• About this exercise:
Please restate each entry word for word and leave the pictures out.
+ + + + +
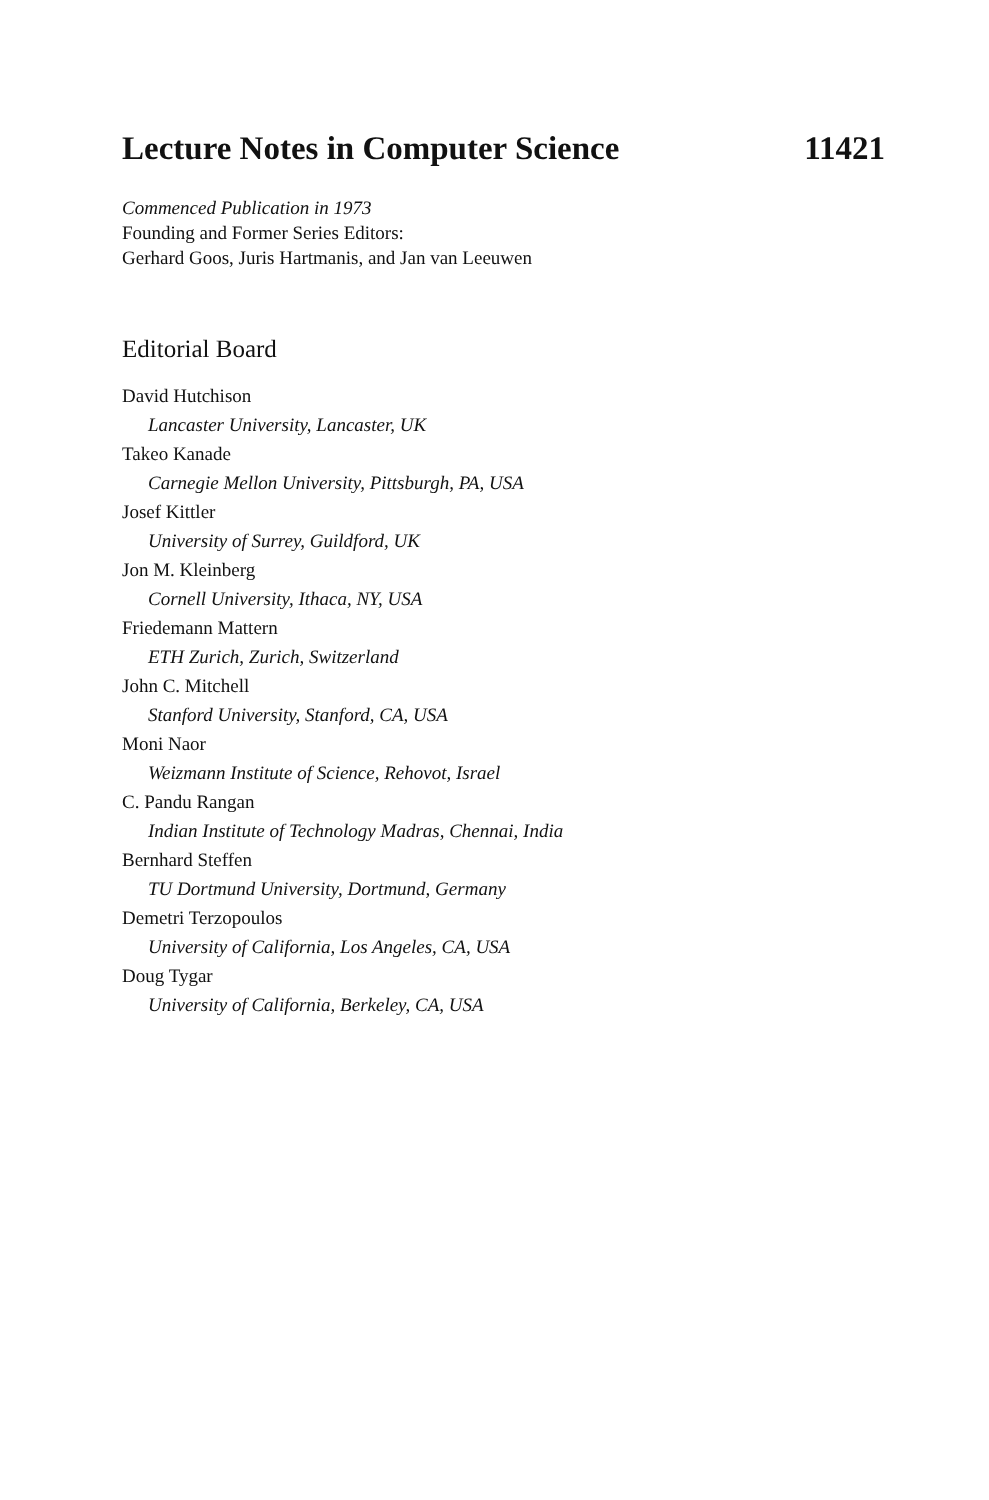Lecture Notes in Computer Science 11421
Commenced Publication in 1973
Founding and Former Series Editors:
Gerhard Goos, Juris Hartmanis, and Jan van Leeuwen
Editorial Board
David Hutchison
Lancaster University, Lancaster, UK
Takeo Kanade
Carnegie Mellon University, Pittsburgh, PA, USA
Josef Kittler
University of Surrey, Guildford, UK
Jon M. Kleinberg
Cornell University, Ithaca, NY, USA
Friedemann Mattern
ETH Zurich, Zurich, Switzerland
John C. Mitchell
Stanford University, Stanford, CA, USA
Moni Naor
Weizmann Institute of Science, Rehovot, Israel
C. Pandu Rangan
Indian Institute of Technology Madras, Chennai, India
Bernhard Steffen
TU Dortmund University, Dortmund, Germany
Demetri Terzopoulos
University of California, Los Angeles, CA, USA
Doug Tygar
University of California, Berkeley, CA, USA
+ + + + +
• Written answer:
Lecture Notes in Computer Science 11421
Commenced Publication in 1973
Founding and Former Series Editors:
Gerhard Goos, Juris Hartmanis, and Jan van Leeuwen
Editorial Board
David Hutchison
Lancaster University, Lancaster, UK
Takeo Kanade
Carnegie Mellon University, Pittsburgh, PA, USA
Josef Kittler
University of Surrey, Guildford, UK
Jon M. Kleinberg
Cornell University, Ithaca, NY, USA
Friedemann Mattern
ETH Zurich, Zurich, Switzerland
John C. Mitchell
Stanford University, Stanford, CA, USA
Moni Naor
Weizmann Institute of Science, Rehovot, Israel
C. Pandu Rangan
Indian Institute of Technology Madras, Chennai, India
Bernhard Steffen
TU Dortmund University, Dortmund, Germany
Demetri Terzopoulos
University of California, Los Angeles, CA, USA
Doug Tygar
University of California, Berkeley, CA, USA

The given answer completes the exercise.